WORK ITEM
Which lines in the data below contain the word "write"? Pull each of them out.

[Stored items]

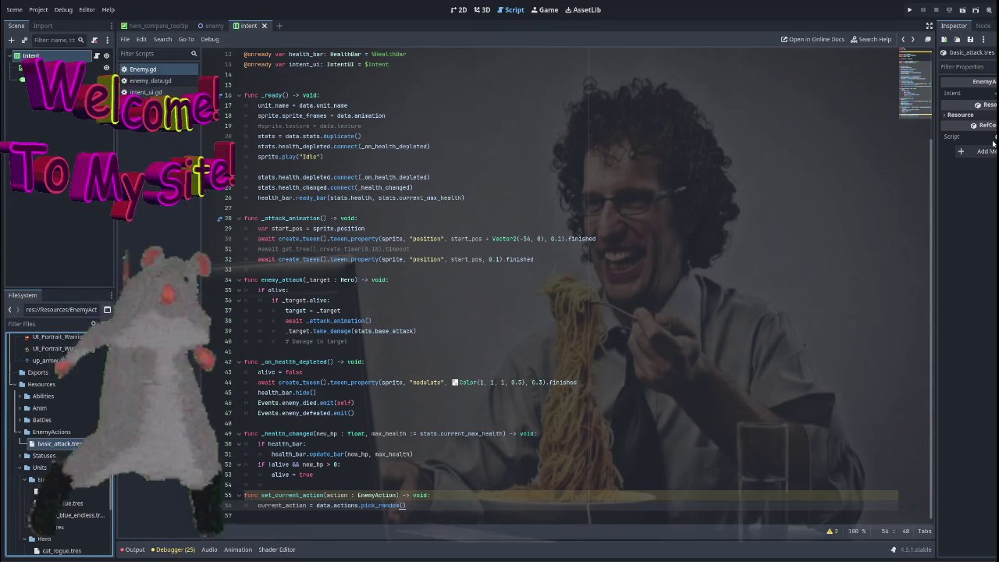
pyautogui.click(952, 116)
pyautogui.click(953, 115)
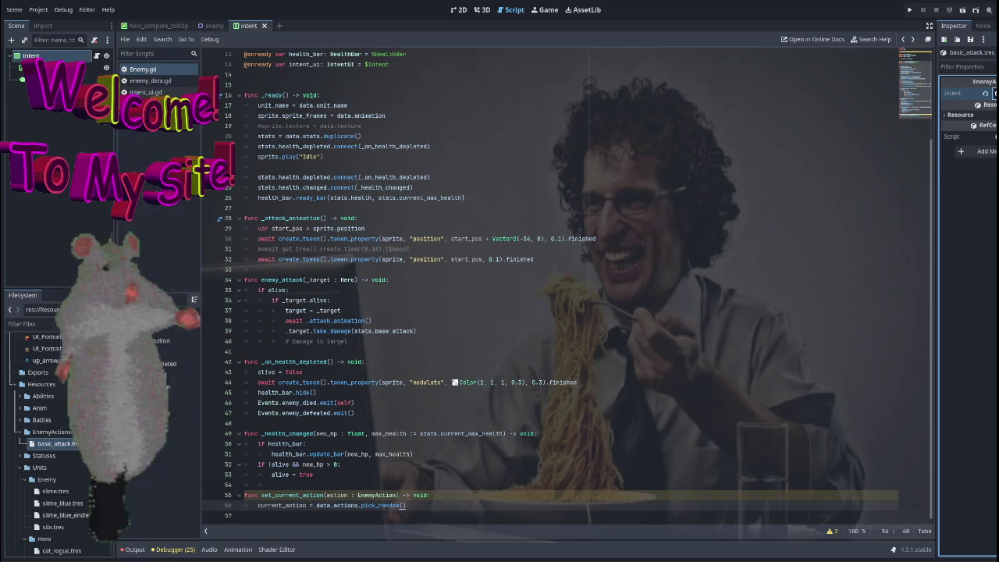
pyautogui.click(993, 93)
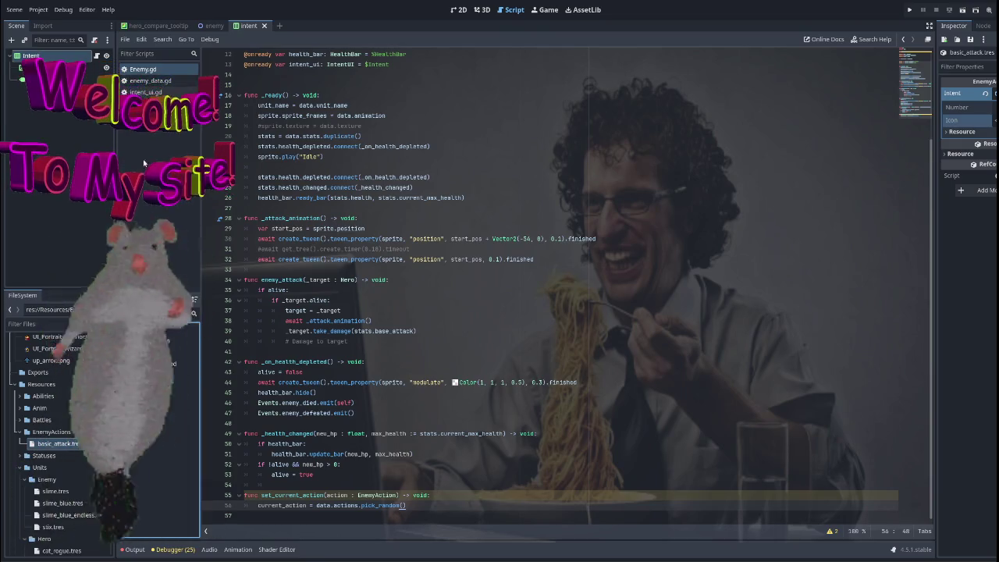
# Step: Open enemy_action.gd and add an execute_action() -> void function containing pass
pyautogui.write('ac')
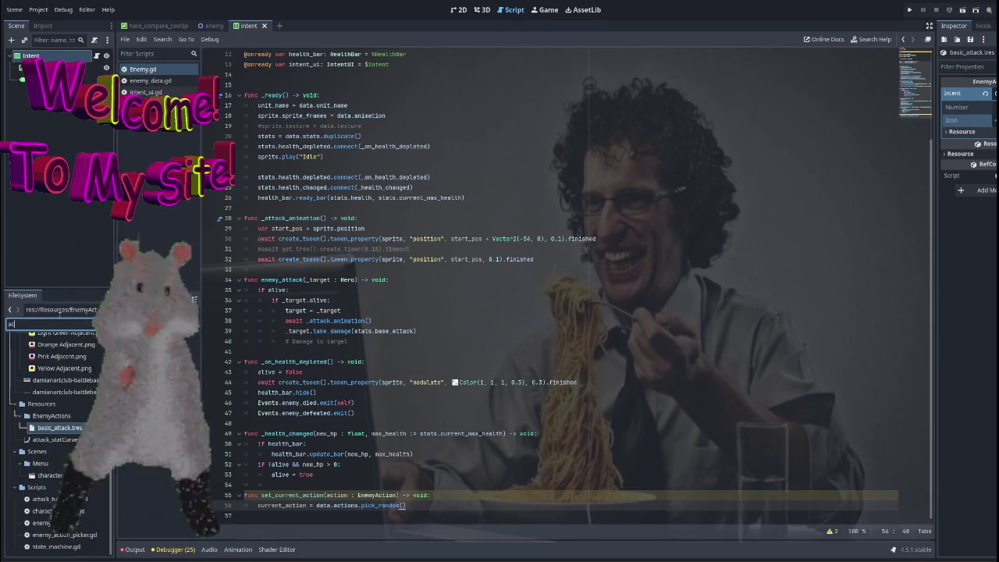
pyautogui.write('tion')
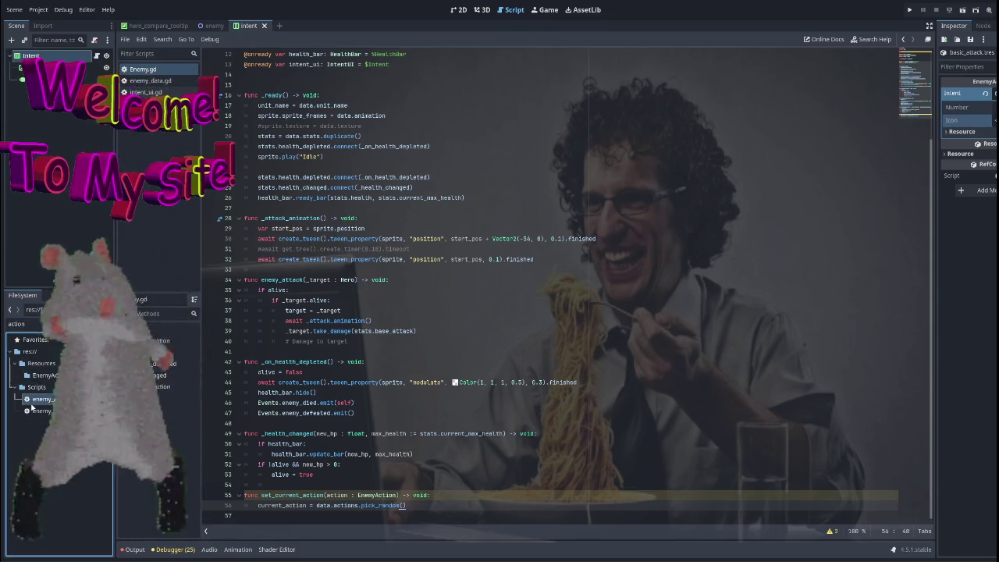
pyautogui.doubleClick(31, 399)
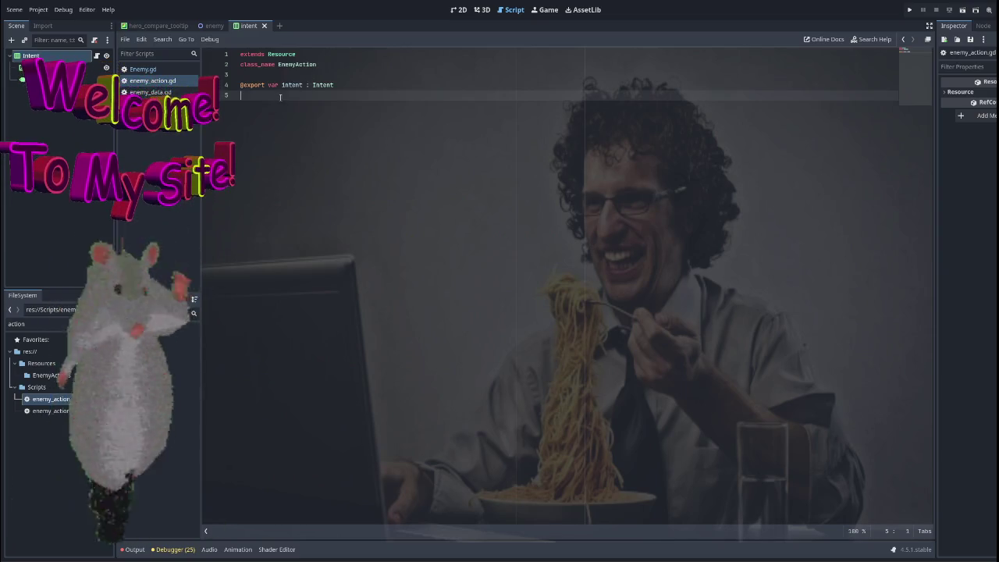
pyautogui.press('Return')
pyautogui.press('Return')
pyautogui.write('func')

ANSWER BOX
pyautogui.write('ac')
pyautogui.write('tion')
pyautogui.write('func')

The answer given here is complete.